Ragamuffin

Ragamuffin

La historia de estos gatos comienza en accidente. Su carácter, tremendamente sociable y dulce, hizo que la gente se interesara por ellos y por conservar la raza hasta nuestros días.

El Ragamuffin es un gato grande, potente y muscular, especialmente los machos. La apariencia de su cuerpo es rectangular, con el pecho ancho y los hombros poderosos reforzados por un cuello corto. Este gato muestra a menudo una almohadilla grasa debajo del abdomen, rasgo este muy característico de la raza.
Sus ojos son grandes, con forma de nuez y su mirada es tierna y dulce. Su piel está cubierta por un pelo largo que actúa a modo de chaqueta densa y de seda. Alrededor del cuello y en la cara, el pelo crece más largo. Dentro del standard de la raza, se aceptan todos los colores posibles, aunque sí se hace énfasis en la perfección de las señales.

Origen:

Los primeros pasos del Ragamuffin empiezan con un accidente. Corrían los años 70 cuando Ann Baker, una criadora de persas, desarrollaba una amistad con un vecino que alimentaba a una colonia de gatos salvajes.
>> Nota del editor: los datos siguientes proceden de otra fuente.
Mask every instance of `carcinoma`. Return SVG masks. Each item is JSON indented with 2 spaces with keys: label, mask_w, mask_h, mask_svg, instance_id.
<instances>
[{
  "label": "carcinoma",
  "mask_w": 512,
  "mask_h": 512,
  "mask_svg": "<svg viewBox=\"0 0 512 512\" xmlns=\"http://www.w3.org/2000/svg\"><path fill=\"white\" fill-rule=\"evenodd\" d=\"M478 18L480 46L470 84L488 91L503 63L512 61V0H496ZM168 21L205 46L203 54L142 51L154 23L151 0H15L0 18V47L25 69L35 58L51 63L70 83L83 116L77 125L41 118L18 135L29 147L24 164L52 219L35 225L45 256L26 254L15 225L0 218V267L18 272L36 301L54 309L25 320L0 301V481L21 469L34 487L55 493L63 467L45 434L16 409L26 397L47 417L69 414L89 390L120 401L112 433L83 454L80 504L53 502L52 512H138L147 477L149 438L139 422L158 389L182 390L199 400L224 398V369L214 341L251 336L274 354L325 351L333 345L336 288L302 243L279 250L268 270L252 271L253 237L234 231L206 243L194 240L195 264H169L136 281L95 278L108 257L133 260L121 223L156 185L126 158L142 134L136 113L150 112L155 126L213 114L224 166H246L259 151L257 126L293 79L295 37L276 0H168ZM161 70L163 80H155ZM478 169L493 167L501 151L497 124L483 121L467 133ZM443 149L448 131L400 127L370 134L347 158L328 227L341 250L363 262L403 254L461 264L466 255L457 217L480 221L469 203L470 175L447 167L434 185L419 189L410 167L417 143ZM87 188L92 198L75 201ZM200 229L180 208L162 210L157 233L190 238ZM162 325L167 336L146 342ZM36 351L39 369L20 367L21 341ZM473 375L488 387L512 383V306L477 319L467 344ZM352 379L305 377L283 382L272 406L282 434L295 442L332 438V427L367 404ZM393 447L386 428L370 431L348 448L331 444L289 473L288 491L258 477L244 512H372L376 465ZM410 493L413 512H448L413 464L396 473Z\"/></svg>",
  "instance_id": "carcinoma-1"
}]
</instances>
Un día, un coche atropelló a una gata llamada Josephine, la cual había dado a luz a unos gatitos salvajes. La gatita se recuperó, y la camada, de la que se hicieron cargo los dos amigos mientras Josephine estaba enferma, impresionó a la gente por su dulzura y sociabilidad. Fueron los gatitos de Josephine los que se utilizaron para conservar la raza hasta nuestros días.

Carácter:

Su temperamento es dócil por naturaleza. Aman a las personas, son cariñosos y dulces. Aunque no son muy atléticos, lo cierto es que les encanta jugar y son tan sociables que incluso suelen saludar a los extraños desde que entran a casa, algo poco común en el mundo felino.